[Task instructions]:
With pictures excluded, output exactly the lines that run from the first line of the data below through the line containing "203 52 72.74".

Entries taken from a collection
§
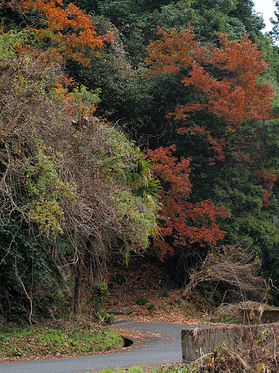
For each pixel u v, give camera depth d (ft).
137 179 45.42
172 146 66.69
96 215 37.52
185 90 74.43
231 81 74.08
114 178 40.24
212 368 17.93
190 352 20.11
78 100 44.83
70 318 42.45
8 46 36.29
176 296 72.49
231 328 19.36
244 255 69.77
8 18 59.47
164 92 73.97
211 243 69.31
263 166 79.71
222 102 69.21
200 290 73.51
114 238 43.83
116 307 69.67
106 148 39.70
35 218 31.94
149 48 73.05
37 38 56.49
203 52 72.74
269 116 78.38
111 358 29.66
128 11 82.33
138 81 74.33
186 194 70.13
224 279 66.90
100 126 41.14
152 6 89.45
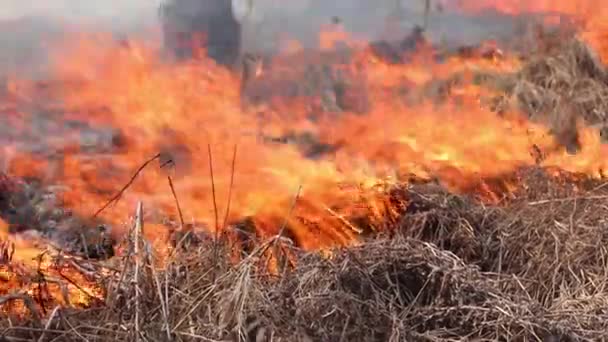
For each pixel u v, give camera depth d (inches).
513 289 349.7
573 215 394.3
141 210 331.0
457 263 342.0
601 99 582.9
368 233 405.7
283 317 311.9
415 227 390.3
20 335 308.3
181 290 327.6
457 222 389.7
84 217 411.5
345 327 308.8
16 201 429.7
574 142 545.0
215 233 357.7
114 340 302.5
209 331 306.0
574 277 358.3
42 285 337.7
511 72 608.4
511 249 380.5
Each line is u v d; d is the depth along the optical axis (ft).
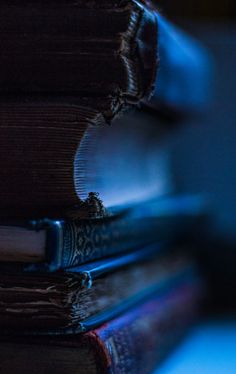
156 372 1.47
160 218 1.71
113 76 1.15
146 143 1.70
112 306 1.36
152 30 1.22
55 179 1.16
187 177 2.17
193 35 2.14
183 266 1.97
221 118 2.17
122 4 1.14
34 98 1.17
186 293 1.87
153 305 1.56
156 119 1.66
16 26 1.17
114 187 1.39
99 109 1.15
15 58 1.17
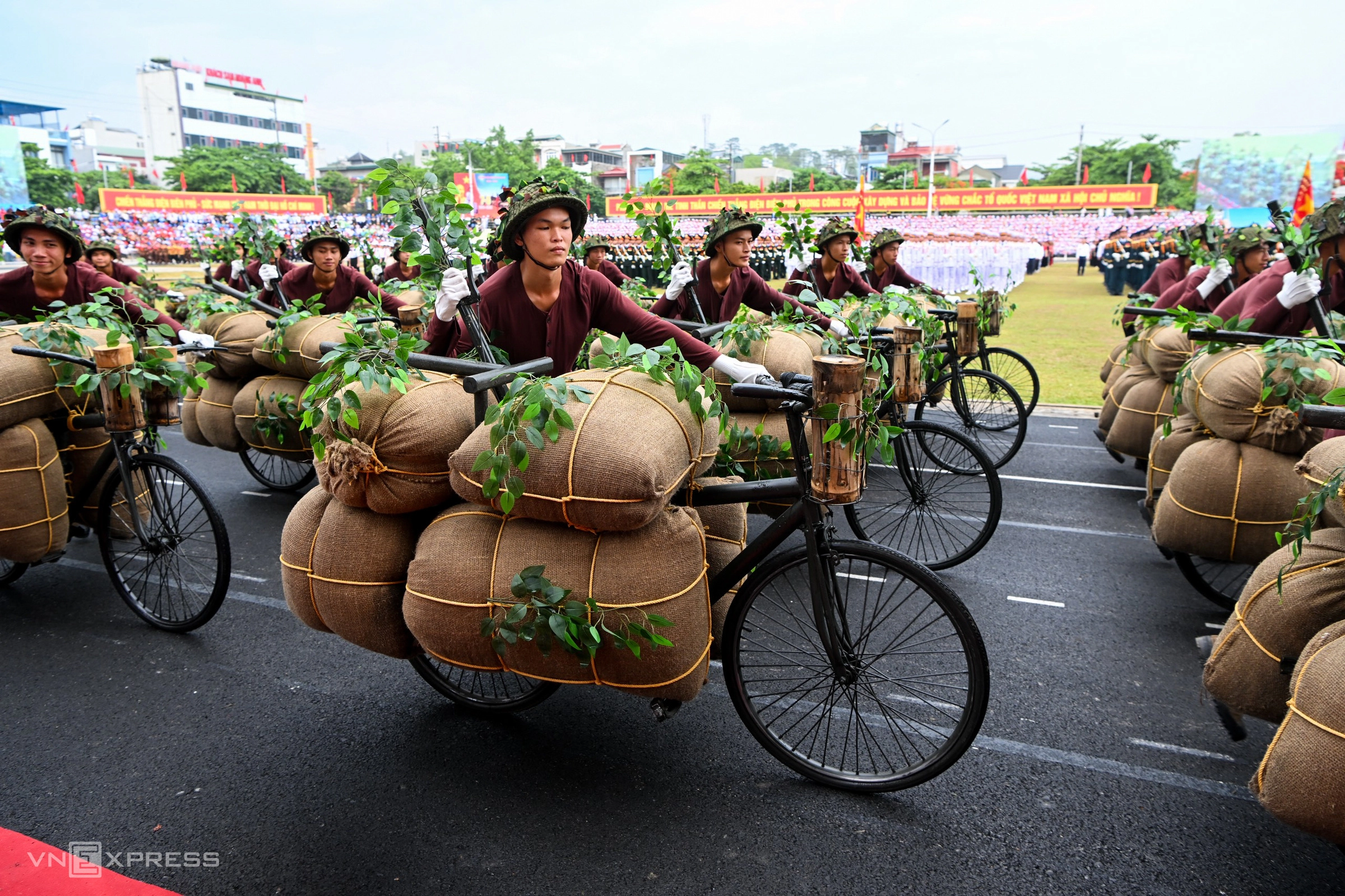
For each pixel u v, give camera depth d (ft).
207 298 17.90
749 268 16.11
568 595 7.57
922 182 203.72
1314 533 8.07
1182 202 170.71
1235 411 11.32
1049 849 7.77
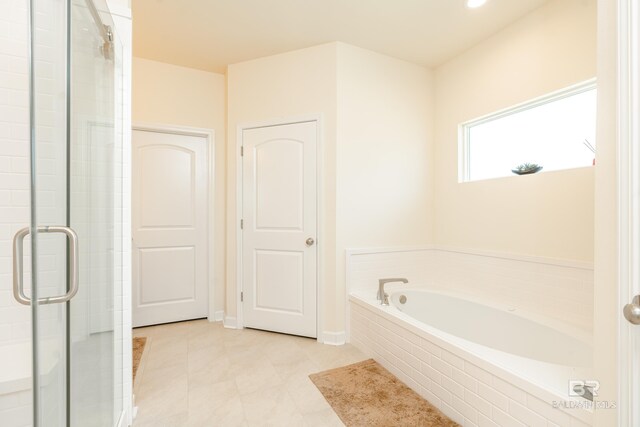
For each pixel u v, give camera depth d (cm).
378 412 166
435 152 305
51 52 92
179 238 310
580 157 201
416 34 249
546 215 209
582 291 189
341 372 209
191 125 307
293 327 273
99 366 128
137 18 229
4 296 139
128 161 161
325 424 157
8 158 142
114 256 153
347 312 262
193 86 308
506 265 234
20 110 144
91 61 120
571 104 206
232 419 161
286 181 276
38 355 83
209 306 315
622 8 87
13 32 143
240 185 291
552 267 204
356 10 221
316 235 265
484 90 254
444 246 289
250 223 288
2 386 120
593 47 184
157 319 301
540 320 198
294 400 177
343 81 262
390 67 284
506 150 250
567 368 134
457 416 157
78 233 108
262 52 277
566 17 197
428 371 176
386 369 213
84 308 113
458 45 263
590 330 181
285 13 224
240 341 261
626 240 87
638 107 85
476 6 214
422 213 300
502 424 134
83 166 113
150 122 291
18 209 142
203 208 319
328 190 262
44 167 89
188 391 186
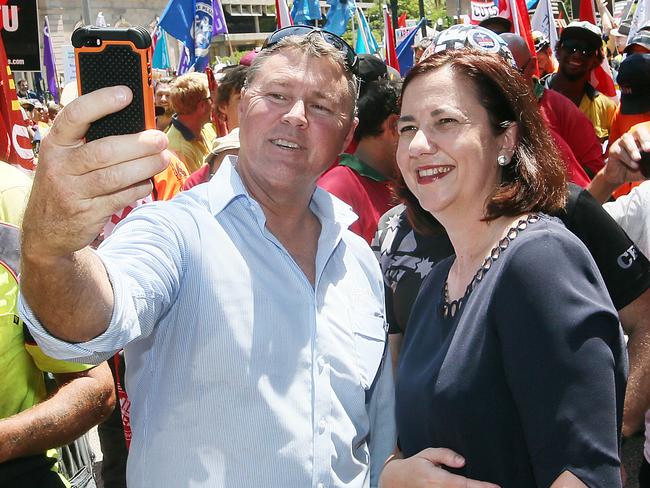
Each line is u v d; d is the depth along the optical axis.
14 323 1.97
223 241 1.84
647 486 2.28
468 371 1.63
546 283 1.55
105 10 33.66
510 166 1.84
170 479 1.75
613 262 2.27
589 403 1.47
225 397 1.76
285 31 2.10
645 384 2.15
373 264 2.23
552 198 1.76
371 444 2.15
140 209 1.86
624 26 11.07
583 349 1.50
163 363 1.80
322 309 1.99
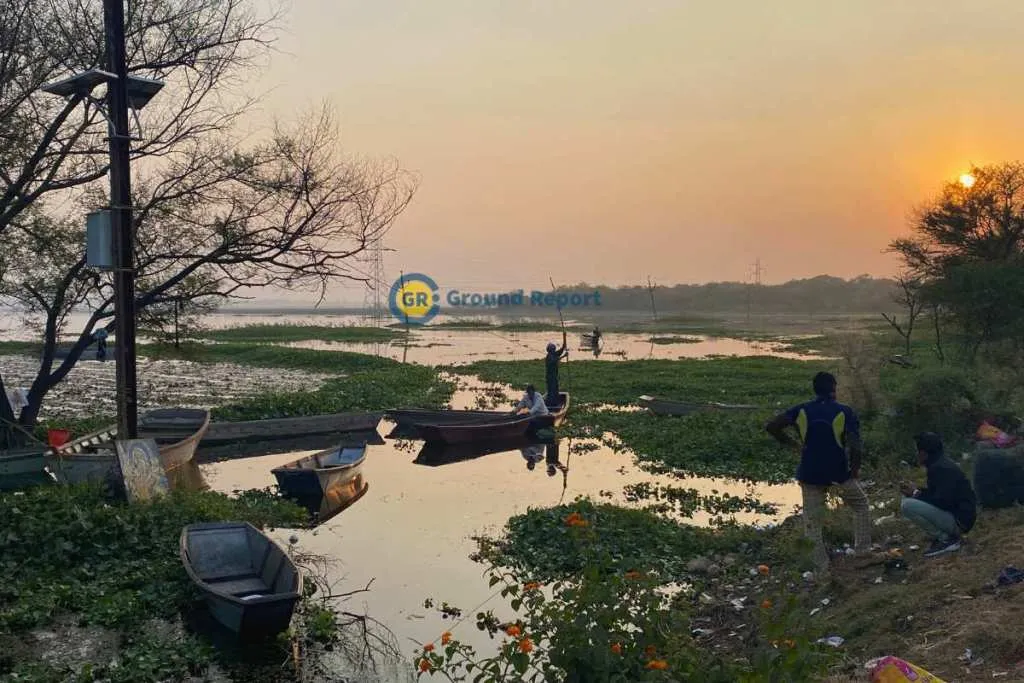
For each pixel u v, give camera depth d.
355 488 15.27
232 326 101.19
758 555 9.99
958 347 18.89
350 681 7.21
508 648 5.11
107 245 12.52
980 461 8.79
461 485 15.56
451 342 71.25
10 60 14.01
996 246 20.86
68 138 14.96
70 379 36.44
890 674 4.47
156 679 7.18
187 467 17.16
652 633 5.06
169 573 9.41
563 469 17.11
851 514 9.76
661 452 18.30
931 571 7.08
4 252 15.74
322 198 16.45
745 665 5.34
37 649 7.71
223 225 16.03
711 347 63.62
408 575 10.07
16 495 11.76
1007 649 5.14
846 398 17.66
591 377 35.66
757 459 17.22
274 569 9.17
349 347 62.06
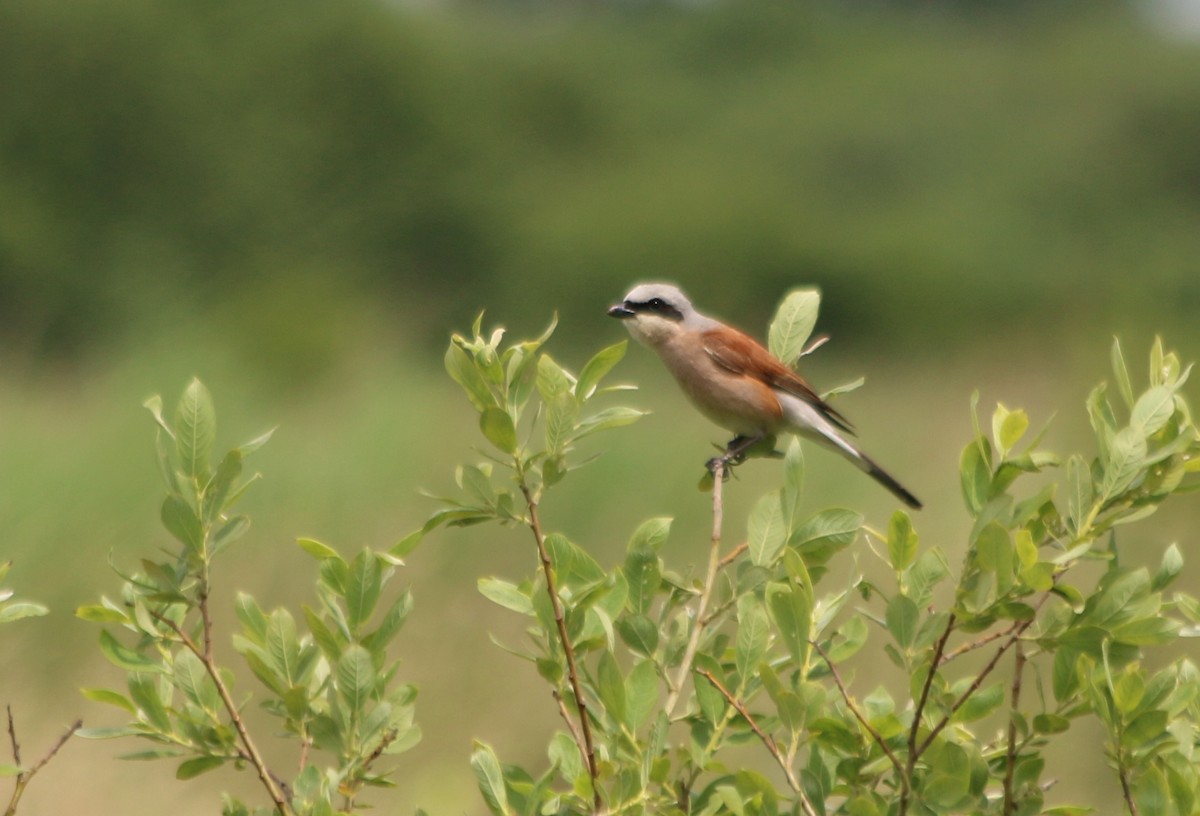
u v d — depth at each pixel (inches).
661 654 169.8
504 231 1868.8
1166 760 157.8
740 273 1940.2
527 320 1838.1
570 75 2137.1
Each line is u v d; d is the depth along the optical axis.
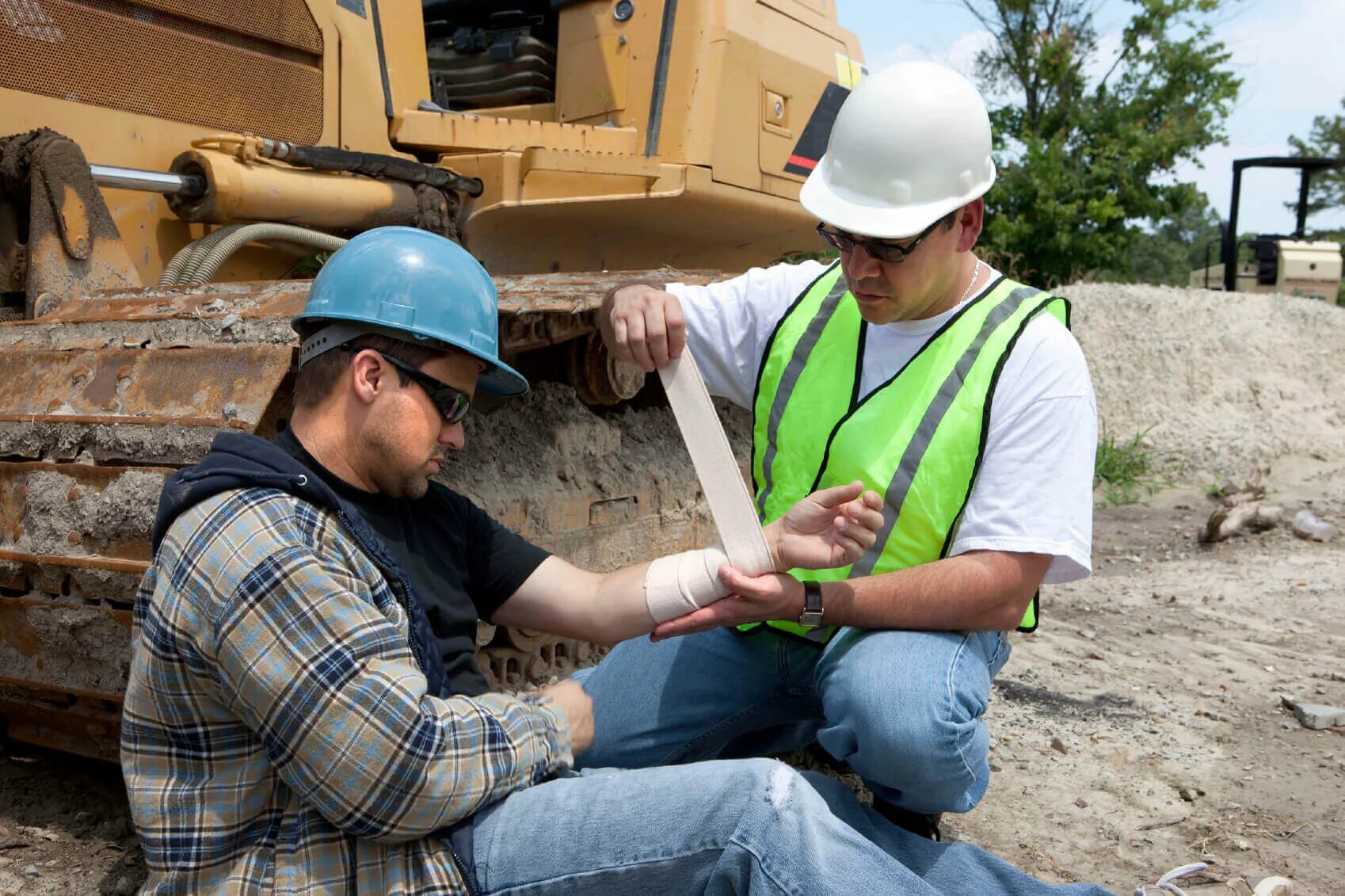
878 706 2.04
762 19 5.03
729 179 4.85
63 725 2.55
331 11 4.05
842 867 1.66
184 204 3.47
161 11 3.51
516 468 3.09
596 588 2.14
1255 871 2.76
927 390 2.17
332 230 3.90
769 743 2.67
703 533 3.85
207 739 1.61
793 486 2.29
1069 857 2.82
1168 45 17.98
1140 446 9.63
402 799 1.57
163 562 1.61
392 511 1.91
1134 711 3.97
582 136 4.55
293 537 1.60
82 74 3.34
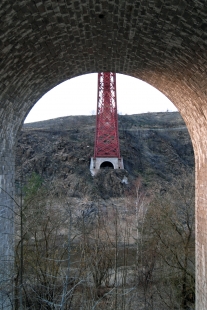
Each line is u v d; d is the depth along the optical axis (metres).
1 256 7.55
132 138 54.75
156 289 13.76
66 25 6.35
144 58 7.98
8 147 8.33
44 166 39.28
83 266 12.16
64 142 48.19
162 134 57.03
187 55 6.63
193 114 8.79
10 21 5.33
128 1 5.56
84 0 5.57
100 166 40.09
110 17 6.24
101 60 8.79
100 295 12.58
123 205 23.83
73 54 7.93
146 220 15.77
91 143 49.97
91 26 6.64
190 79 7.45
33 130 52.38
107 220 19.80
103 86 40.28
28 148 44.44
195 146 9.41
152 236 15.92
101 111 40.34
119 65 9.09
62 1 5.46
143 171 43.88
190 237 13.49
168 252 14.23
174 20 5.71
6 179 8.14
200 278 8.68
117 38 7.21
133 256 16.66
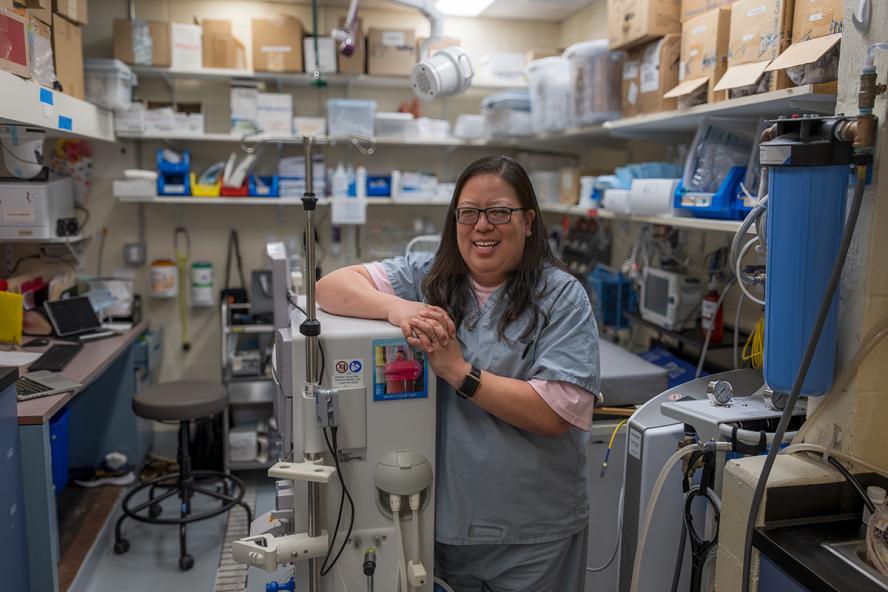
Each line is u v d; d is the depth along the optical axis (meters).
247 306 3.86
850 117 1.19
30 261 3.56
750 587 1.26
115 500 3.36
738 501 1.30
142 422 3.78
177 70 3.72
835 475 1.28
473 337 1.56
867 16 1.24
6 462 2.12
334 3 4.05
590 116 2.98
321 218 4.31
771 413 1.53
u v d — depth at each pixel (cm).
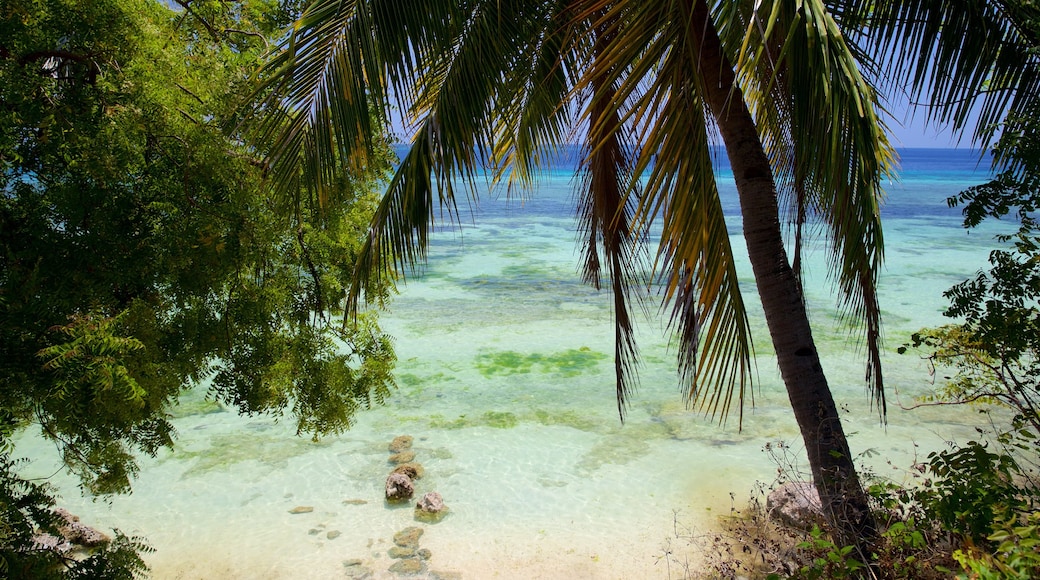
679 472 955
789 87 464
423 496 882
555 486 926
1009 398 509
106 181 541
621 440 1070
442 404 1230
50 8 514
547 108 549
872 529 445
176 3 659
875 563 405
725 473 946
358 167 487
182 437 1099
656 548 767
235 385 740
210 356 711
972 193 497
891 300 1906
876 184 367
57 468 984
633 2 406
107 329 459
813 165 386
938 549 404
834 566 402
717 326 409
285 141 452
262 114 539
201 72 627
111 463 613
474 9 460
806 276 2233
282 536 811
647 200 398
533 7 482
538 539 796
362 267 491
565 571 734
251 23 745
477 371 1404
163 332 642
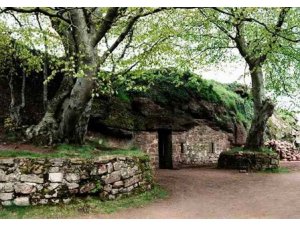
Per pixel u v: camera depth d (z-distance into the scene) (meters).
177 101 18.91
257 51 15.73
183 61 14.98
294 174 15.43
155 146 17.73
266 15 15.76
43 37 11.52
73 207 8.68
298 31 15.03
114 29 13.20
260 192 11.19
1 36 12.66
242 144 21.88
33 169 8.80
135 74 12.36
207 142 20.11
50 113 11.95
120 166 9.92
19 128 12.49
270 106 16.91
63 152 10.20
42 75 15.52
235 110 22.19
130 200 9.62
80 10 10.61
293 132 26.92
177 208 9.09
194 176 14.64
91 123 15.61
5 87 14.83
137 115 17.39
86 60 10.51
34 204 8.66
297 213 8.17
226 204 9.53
§
[Response to the exercise]:
For each pixel u v, give camera depth d (ft).
137 179 45.42
172 146 66.69
96 215 37.52
185 90 74.43
231 81 74.08
114 178 40.24
212 368 17.93
190 352 20.11
78 100 44.83
70 318 42.45
8 46 36.29
176 296 72.49
231 328 19.36
244 255 69.77
8 18 59.47
164 92 73.97
211 243 69.31
263 166 79.71
222 102 69.21
200 290 73.51
114 238 43.83
116 307 69.67
106 148 39.70
35 218 31.94
149 48 73.05
37 38 56.49
203 52 72.74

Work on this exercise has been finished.